Here’s a concrete example showing how to run distributed MNIST training on the Vega HPC system using the itwinai MNIST plugin. This simplified example shows the key components:

# Default fields (always needed)
strategy: ddp
run_name: "mnist"

# General config
dataset_root: .tmp/
num_classes: 10
batch_size: 128
num_workers_dataloader: 4
pin_memory: False
lr: 0.001
momentum: 0.9
fp16_allreduce: False
use_adasum: False
gradient_predivide_factor: 1.0
epochs: 5
test_data_path: mnist-sample-data
inference_model_mlflow_uri: mnist-pre-trained.pth
predictions_dir: mnist-predictions
predictions_file: predictions.csv
class_labels: null
checkpoints_location: checkpoints
checkpoint_every: 1

plugins:
  - git+https://github.com/matbun/itwinai-mnist-plugin.git

slurm_config:
  job_name: mnist-job
  account: s24r05-03-users
  partition: gpu
  memory: 64G
  mode: single
  num_nodes: 2
  submit_job: true
  save_script: true
  pre_exec_file: https://raw.githubusercontent.com/interTwin-eu/itwinai/refs/heads/main/src/itwinai/slurm/system-base-scripts/vega_pre_exec.sh

  # Fields referring to this config file
  pipe_key: training_pipeline
  config_name: run-example # Assuming this is the name of this file
  config_path: . # Assuming that run-example.yaml is in the current directory

  # Propagate global config to this slurm_config
  distributed_strategy: ${strategy}
  run_name: ${run_name}

  # This provides a template for the training command launched
  # using itwinai exec-pipeline -c <this config>.yaml
  # The template is filled in using the fields of this slurm_config.
  training_cmd: >
    {itwinai_launcher} exec-pipeline
    --config-name={config_name}
    --config-path={config_path}
    --strategy={distributed_strategy}
    --run-name={run_name}
    +pipe_key={pipe_key}

# Workflows configuration
training_pipeline:
  _target_: itwinai.pipeline.Pipeline
  steps:
    dataloading_step:
      _target_: itwinai.plugins.mnist.dataloader.MNISTDataModuleTorch
      save_path: ${dataset_root}
    training_step:
      _target_: itwinai.torch.trainer.TorchTrainer
      strategy: ${strategy}
      measure_gpu_data: False
      enable_torch_profiling: False
      store_torch_profiling_traces: False
      measure_epoch_time: False
      run_name: ${run_name}
      time_ray: True # track time for ray report and fit
      # from_checkpoint: ${itwinai.cwd:}/checkpoints_ddp/best_model/
      config:
        batch_size: ${batch_size}
        num_workers_dataloader: ${num_workers_dataloader}
        pin_gpu_memory: ${pin_memory}

    ... # The rest of the pipeline is omitted for the sake of readability

Note

This example has been simplified for readability.

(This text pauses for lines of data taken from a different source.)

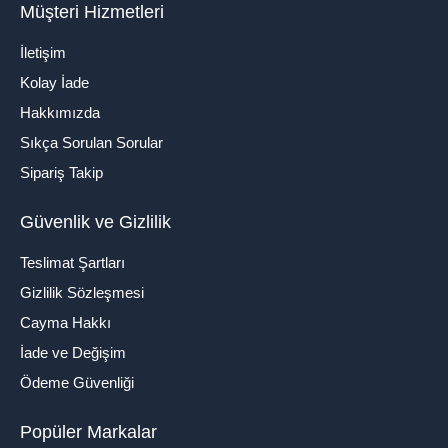
Müşteri Hizmetleri
İletişim
Kolay İade
Hakkımızda
Sıkça Sorulan Sorular
Sipariş Takip
Güvenlik ve Gizlilik
Teslimat Şartları
Gizlilik Sözleşmesi
Cayma Hakkı
İade ve Değişim
Ödeme Güvenliği
Popüler Markalar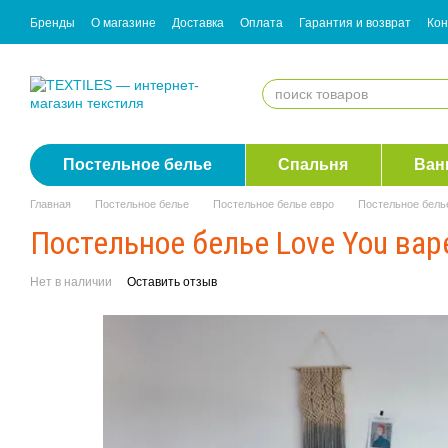
Перейти к основному контенту
Бренды
О магазине
Доставка
Оплата
Гарантия и возврат
Кон
Согласие с рассылкой
Постельное белье
Спальня
Ван
Главная
Постельное белье
Постельное белье евро
Постельное бель
Постельное белье Love You ва
Нет в наличии
Оставить отзыв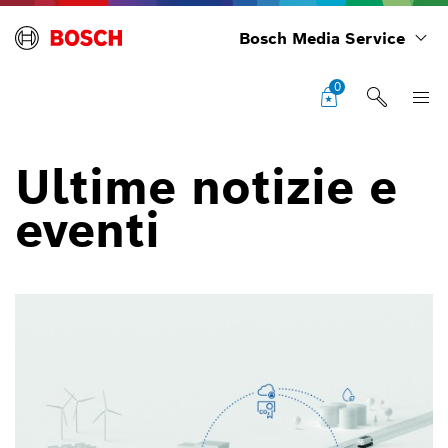
Bosch Media Service
0
Ultime notizie e
eventi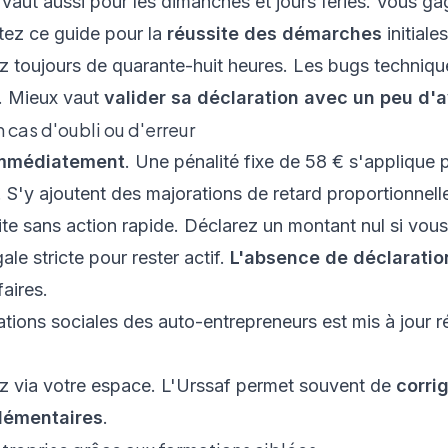
vaut aussi pour les dimanches et jours fériés. Vous ga
ltez ce guide pour la
réussite des démarches
initiale
ez toujours de quarante-huit heures. Les bugs techniques
. Mieux vaut
valider sa déclaration avec un peu d'
 cas d'oubli ou d'erreur
 immédiatement
. Une pénalité fixe de 58 € s'applique
S'y ajoutent des majorations de retard proportionnell
te sans action rapide. Déclarez un montant nul si vou
ale stricte pour rester actif.
L'absence de déclaratio
aires.
ations sociales des auto-entrepreneurs est mis à jour 
iez via votre espace. L'Urssaf permet souvent de
corri
plémentaires
.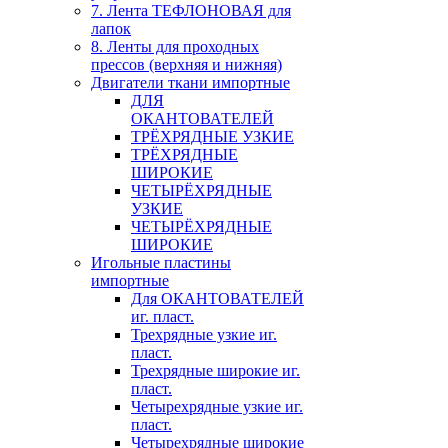
7. Лента ТЕФЛОНОВАЯ для
лапок
8. Ленты для проходных
прессов (верхняя и нижняя)
Двигатели ткани импортные
ДЛЯ
ОКАНТОВАТЕЛЕЙ
ТРЁХРЯДНЫЕ УЗКИЕ
ТРЁХРЯДНЫЕ
ШИРОКИЕ
ЧЕТЫРЁХРЯДНЫЕ
УЗКИЕ
ЧЕТЫРЁХРЯДНЫЕ
ШИРОКИЕ
Игольные пластины
импортные
Для ОКАНТОВАТЕЛЕЙ
иг. пласт.
Трехрядные узкие иг.
пласт.
Трехрядные широкие иг.
пласт.
Четырехрядные узкие иг.
пласт.
Четырехрядные широкие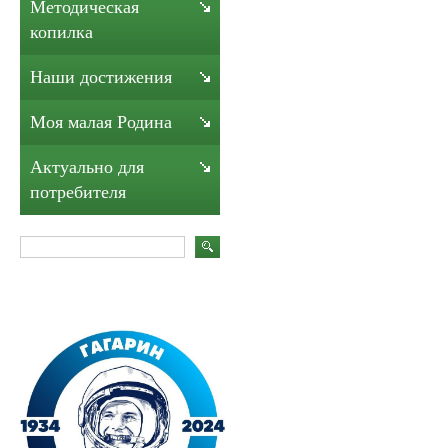
Методическая
копилка
Наши достижения
Моя малая Родина
Актуально для
потребителя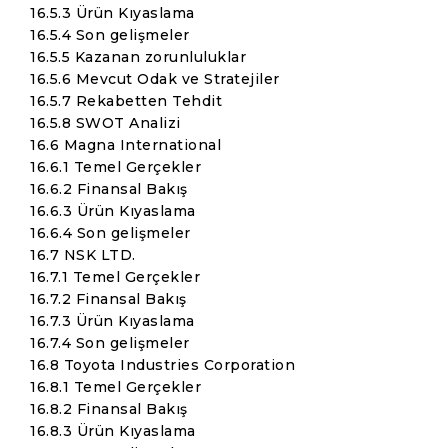
16.5.3 Ürün Kıyaslama
16.5.4 Son gelişmeler
16.5.5 Kazanan zorunluluklar
16.5.6 Mevcut Odak ve Stratejiler
16.5.7 Rekabetten Tehdit
16.5.8 SWOT Analizi
16.6 Magna International
16.6.1 Temel Gerçekler
16.6.2 Finansal Bakış
16.6.3 Ürün Kıyaslama
16.6.4 Son gelişmeler
16.7 NSK LTD.
16.7.1 Temel Gerçekler
16.7.2 Finansal Bakış
16.7.3 Ürün Kıyaslama
16.7.4 Son gelişmeler
16.8 Toyota Industries Corporation
16.8.1 Temel Gerçekler
16.8.2 Finansal Bakış
16.8.3 Ürün Kıyaslama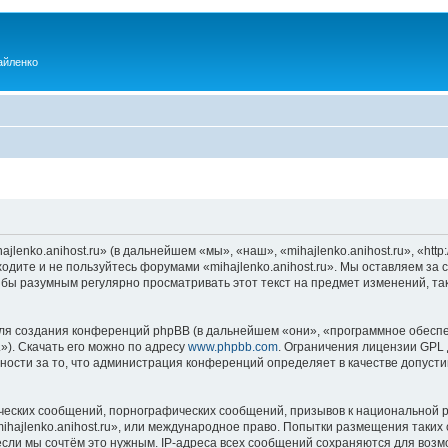
айленко
enko.anihost.ru» (в дальнейшем «мы», «наш», «mihajlenko.anihost.ru», «http:/
одите и не пользуйтесь форумами «mihajlenko.anihost.ru». Мы оставляем за 
 бы разумным регулярно просматривать этот текст на предмет изменений, так
я создания конференций phpBB (в дальнейшем «они», «программное обеспе
»). Скачать его можно по адресу
www.phpbb.com
. Ограничения лицензии GPL 
ности за то, что администрация конференций определяет в качестве допусти
ческих сообщений, порнографических сообщений, призывов к национальной р
mihajlenko.anihost.ru», или международное право. Попытки размещения таки
если мы сочтём это нужным. IP-адреса всех сообщений сохраняются для возм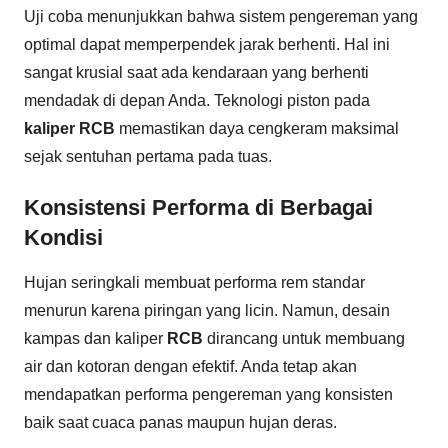
Uji coba menunjukkan bahwa sistem pengereman yang
optimal dapat memperpendek jarak berhenti. Hal ini
sangat krusial saat ada kendaraan yang berhenti
mendadak di depan Anda. Teknologi piston pada
kaliper RCB
memastikan daya cengkeram maksimal
sejak sentuhan pertama pada tuas.
Konsistensi Performa di Berbagai
Kondisi
Hujan seringkali membuat performa rem standar
menurun karena piringan yang licin. Namun, desain
kampas dan kaliper
RCB
dirancang untuk membuang
air dan kotoran dengan efektif. Anda tetap akan
mendapatkan performa pengereman yang konsisten
baik saat cuaca panas maupun hujan deras.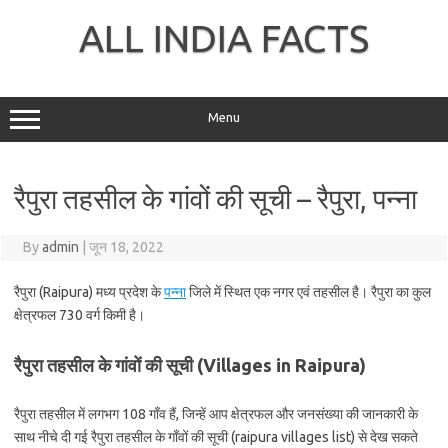
Skip
to
ALL INDIA FACTS
content
Menu
रैपुरा तहसील के गांवों की सूची – रैपुरा, पन्ना
By
admin
|
जून 18, 2022
रैपुरा (Raipura) मध्य प्रदेश के
पन्ना
जिले में स्थित एक नगर एवं तहसील है। रैपुरा का कुल
क्षेत्रफल 730 वर्ग किमी है।
रैपुरा तहसील के गांवों की सूची (Villages in Raipura)
रैपुरा तहसील में लगभग 108 गाँव हैं, जिन्हें आप क्षेत्रफल और जनसंख्या की जानकारी के
साथ नीचे दी गई रैपुरा तहसील के गाँवों की सूची (raipura villages list) से देख सकते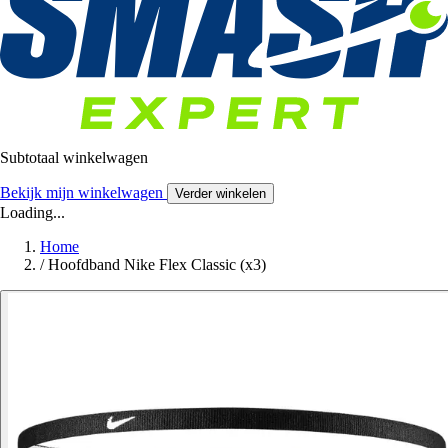
Subtotaal winkelwagen
Bekijk mijn winkelwagen
Verder winkelen
Loading...
Home
/
Hoofdband Nike Flex Classic (x3)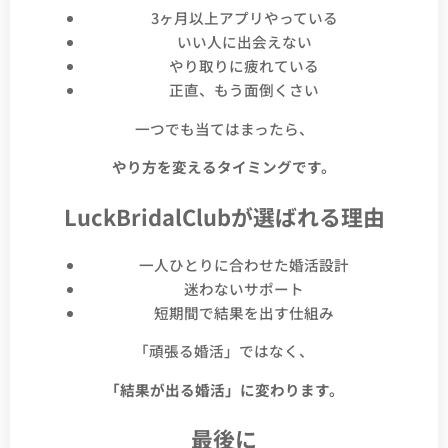
3ヶ月以上アプリやっている
いい人に出会えない
やり取りに疲れている
正直、もう面倒くさい
一つでも当てはまったら、
やり方を変えるタイミングです。
LuckBridalClubが選ばれる理由
一人ひとりに合わせた婚活設計
迷わないサポート
短期間で結果を出す仕組み
「頑張る婚活」ではなく、
「結果が出る婚活」に変わります。
最後に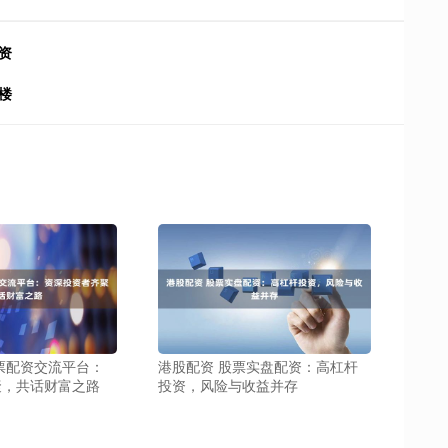
资
楼
票配资交流平台：
港股配资 股票实盘配资：高杠杆
聚，共话财富之路
投资，风险与收益并存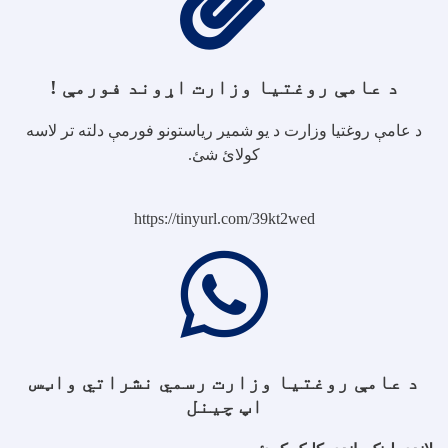
د عامې روغتیا وزارت اړوند فورمې !
د عامې روغتیا وزارت د یو شمیر ریاستونو فورمې دلته تر لاسه
کولائ شئ.
https://tinyurl.com/39kt2wed
د عامې روغتیا وزارت رسمي نشراتي واټس
اپ چینل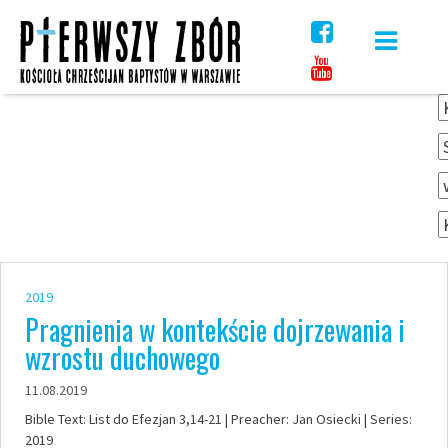
Skip
to
content
2019
Pragnienia w kontekście dojrzewania i
wzrostu duchowego
11.08.2019
Bible Text: List do Efezjan 3,14-21 | Preacher: Jan Osiecki | Series:
2019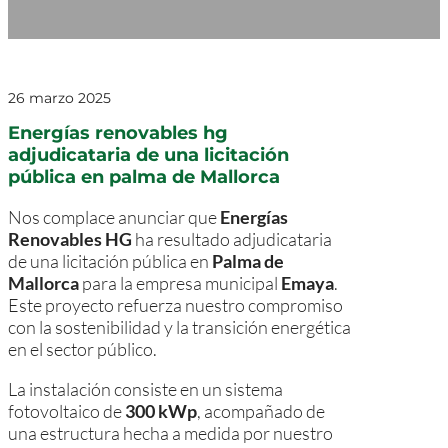
26 marzo 2025
Energías renovables hg
adjudicataria de una licitación
pública en palma de Mallorca
Nos complace anunciar que
Energías
Renovables HG
ha resultado adjudicataria
de una licitación pública en
Palma de
Mallorca
para la empresa municipal
Emaya
.
Este proyecto refuerza nuestro compromiso
con la sostenibilidad y la transición energética
en el sector público.
La instalación consiste en un sistema
fotovoltaico de
300 kWp
, acompañado de
una estructura hecha a medida por nuestro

The full configuration includes additional parameters, hyperparameter optimization settings, detailed metrics, and more complete pipeline steps. For a working example, please refer to use-cases/mnist/torch/run-example.yaml.

Key Components

Plugin: Uses the itwinai-mnist-plugin which provides MNIST-specific components (based on the code in use-cases/mnist/torch/)
SLURM: Configured for Vega HPC system with 2 GPU nodes
Pipeline: Two-step workflow with data loading and distributed training
Logging: Combines console output with MLFlow experiment tracking

Full Example Configuration

For a complete configuration with hyperparameter optimization, advanced metrics, and more detailed settings, see the full example at use-cases/mnist/torch/run-example.yaml. You can run it directly with:

itwinai run -jc https://raw.githubusercontent.com/interTwin-eu/itwinai/refs/heads/main/use-cases/mnist/torch/run-example.yaml

What This Example Does

This configuration demonstrates several key itwinai features:

Plugin Integration: The example uses the MNIST plugin from GitHub, showing how to extend itwinai with external components.
SLURM Integration: The slurm_config section automatically generates and submits SLURM jobs for HPC execution, including multi-node distributed training setup.
Unified Configuration: All training parameters, infrastructure settings, and pipeline definitions are in one file, making it easy to reproduce experiments.
Distributed Training: Configured for 2-node distributed training using DDP (Distributed Data Parallel) strategy.

Expected Output

When you run this example, itwinai will:

Download and install the MNIST plugin
Generate a SLURM job script
Submit the job to your HPC cluster
Run distributed MNIST training across 2 nodes
Save checkpoints and training logs